Data mining and machine learning interview questions

Source: Internet
Author: User
Tags machine learning data analysis convolution kernel data standardization neural network

In the past few months, I have interviewed many companies about internships in data science and machine learning. Introducing my background, my postgraduate career was machine learning, computer vision, and most of the time I was studying academics, but I had an eight-month entrepreneurial experience in the early days (not related to ML). My interviews include data science, traditional machine learning, natural language processing, or computer vision, and interviews are big companies like Amazon, Tesla, Samsung, Uber, and Huawei, as well as many startups.

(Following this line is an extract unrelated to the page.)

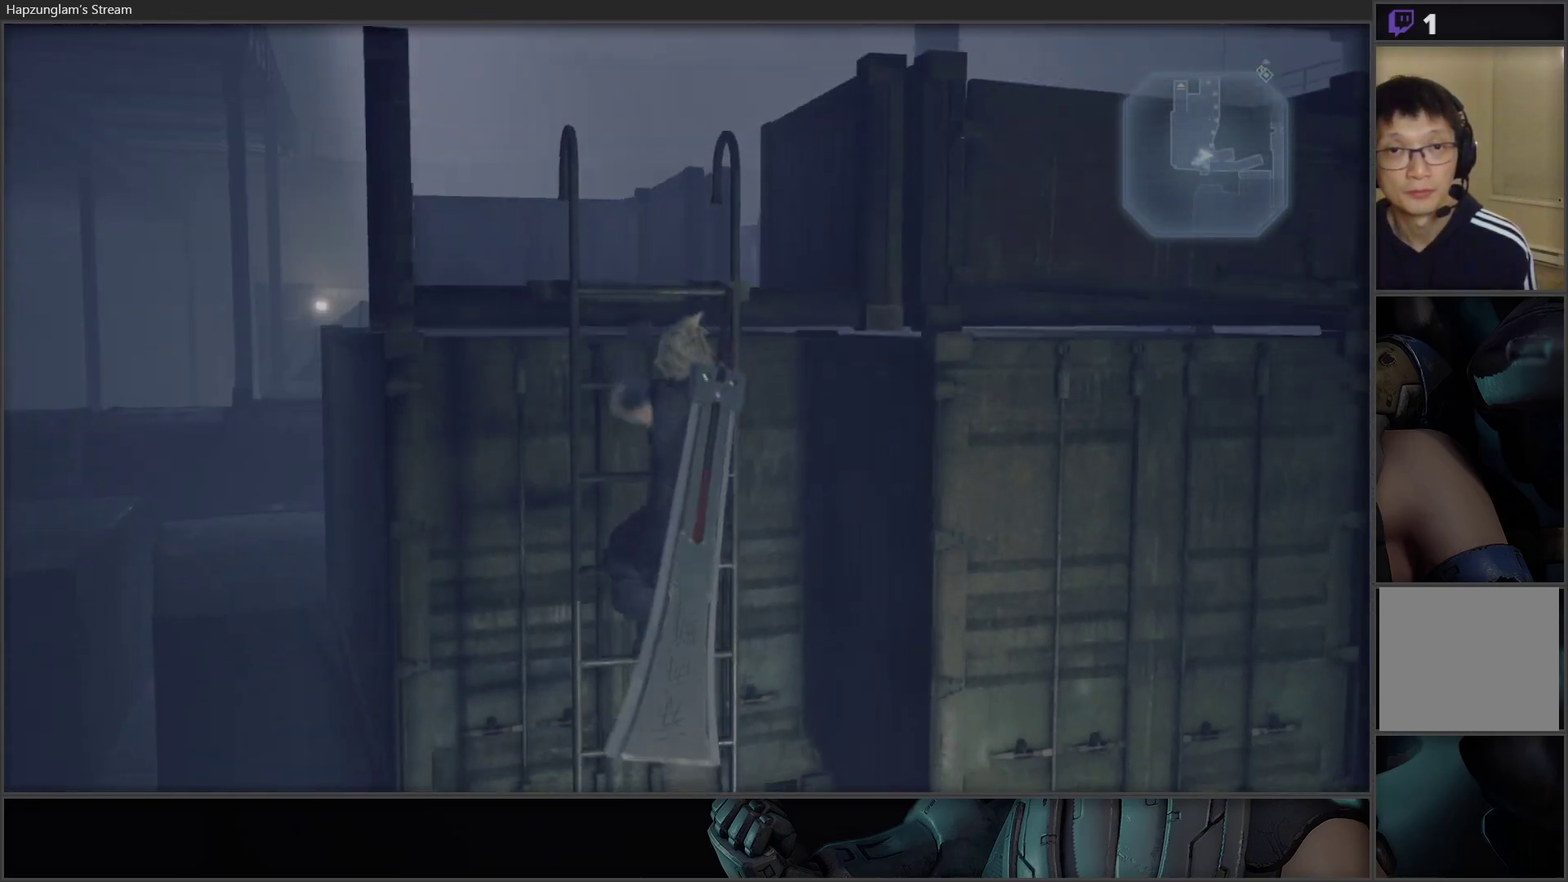
{"buttons": [], "left_stick": "up", "right_stick": "down-left", "events": [[17, "right_stick", "center"], [333, "right_stick", "down-left"]]}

Today, I will share all the questions I encountered during the interview and share how to answer them. Some of these questions are relatively normal and have a certain theoretical background, but some are very innovative. For some common interview questions, I will simply list them because they are easy to find online. Mainly explain in depth the less common interviews. I hope that after reading this article, I will be able to help you perform better in machine learning interviews and find the work you have always dreamed of.

Let's start:

How to weigh deviations and variances?

What is the gradient drop?

Explain the over-fitting and under-fitting, how to solve these two problems?

How to deal with dimensional disasters?

What is a regularization item. Why use regularization and say some common regularization methods?

Explain the principle of PCA

Why is the Relu activation function used more in the neural network than the Sigmoid activation function?

What is data standardization and why is data standardization?

I think this issue needs attention. Data normalization is a pre-processing step that normalizes data to a specific range to ensure better convergence in backpropagation. In general, the value will be averaged and then divided by the standard deviation. Without data normalization, some features (large values) will have a greater impact on the loss function (even if this particularly large feature only changes by 1%, but his effect on the loss function is still large and will make other values Smaller features become less important). Therefore, data standardization can make the importance of each feature more balanced.

Explain what is dimension reduction, where is the use of dimensionality reduction, what are its benefits?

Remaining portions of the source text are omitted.